Charity: To avail tax benefits under Section 80G, donations must be made only to specified trusts. The tax breaks vary according to the trust to which you have donated.
Medical treatment: Any expenditure for the medical treatment (including nursing) of a handicapped person, training and rehabilitation of a person suffering from a permanent physical disability (including blindness) or from mental retardation, qualifies for a deduction under Section 80DD upto Rs 50,000. A life insurance policy bought for the benefit of such a handicapped person is also eligible for this benefit up to Rs 50,000. In case the disability is severe, the claim can go up to Rs 75,000.
What to do: US radio comedian Fred A. Allen once said, "An income tax form is like a laundry list - either way you lose your shirt." The law, indeed, takes its own course, and cares little whether you are left with your shirt on or not. But the law just became better this year, by removing caps on investments in the avenues mentioned above, except for PPF, where deductions are available only up to Rs 70,000. Thus, investors can invest in line with their risk appetites and needs.
Investments in tax instruments should never be done merely to save taxes. The value derived through liquidity, returns and security over the next few years should guide your investment decision.
The Income Tax Act does not treat all kinds of savings uniformly - the taxability of contributions, accumulations and withdrawals differs from one instrument to another. In a PPF scheme, for instance, you can avail deductions, and the interest and the money you get on maturity is not taxed.
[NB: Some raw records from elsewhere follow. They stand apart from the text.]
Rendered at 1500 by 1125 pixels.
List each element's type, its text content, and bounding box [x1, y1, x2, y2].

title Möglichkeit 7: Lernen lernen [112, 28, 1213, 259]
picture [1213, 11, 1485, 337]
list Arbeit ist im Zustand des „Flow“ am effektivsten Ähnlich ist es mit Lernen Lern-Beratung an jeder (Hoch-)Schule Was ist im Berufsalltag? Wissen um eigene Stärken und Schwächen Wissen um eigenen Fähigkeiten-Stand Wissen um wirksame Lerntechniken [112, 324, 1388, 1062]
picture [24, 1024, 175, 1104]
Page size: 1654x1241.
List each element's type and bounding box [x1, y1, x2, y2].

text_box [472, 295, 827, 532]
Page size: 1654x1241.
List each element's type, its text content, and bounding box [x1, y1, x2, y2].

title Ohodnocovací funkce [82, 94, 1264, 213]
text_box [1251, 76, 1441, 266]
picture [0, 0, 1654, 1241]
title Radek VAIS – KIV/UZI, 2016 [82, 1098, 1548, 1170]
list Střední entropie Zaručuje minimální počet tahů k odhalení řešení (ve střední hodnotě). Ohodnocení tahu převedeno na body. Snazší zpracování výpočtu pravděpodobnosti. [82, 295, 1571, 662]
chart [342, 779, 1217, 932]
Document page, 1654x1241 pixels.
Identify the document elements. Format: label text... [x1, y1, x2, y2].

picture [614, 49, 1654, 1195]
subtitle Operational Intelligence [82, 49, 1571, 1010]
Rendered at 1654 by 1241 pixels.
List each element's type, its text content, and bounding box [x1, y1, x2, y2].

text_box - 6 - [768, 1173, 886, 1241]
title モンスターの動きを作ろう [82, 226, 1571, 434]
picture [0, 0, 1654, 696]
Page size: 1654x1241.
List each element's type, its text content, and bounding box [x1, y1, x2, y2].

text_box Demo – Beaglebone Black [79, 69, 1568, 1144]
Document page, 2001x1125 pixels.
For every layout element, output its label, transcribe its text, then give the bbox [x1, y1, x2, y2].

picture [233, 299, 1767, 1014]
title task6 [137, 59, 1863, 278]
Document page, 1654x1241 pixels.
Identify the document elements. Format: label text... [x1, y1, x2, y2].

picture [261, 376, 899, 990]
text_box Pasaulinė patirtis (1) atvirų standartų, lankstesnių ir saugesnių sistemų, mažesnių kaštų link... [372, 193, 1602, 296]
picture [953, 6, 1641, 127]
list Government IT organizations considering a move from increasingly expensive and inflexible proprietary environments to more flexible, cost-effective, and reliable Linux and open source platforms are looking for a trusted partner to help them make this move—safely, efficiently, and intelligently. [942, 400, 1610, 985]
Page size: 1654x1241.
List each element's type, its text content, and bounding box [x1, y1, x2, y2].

This is the 'exempt-exempt-exempt' method of taxation, since all three stages - contribution, accumulation and withdrawal - are exempt from tax.
On the other hand, while contributions to, and accumulations in pension plans are not taxable, lump sums withdrawn or periodical pension are taxed in the year of receipt. This is the 'exempt-exempt-tax' method of taxation.
Don't forget to keep the records of your investments and tax deduction certificates, since you will have to attach them with your returns.
If you think the tax rates are skewed, American explorer Jeff Rich will give you company. He said: "We are all are equal, but some pay higher tax rates than others." And you thought tax was invented to make life fair for everybody.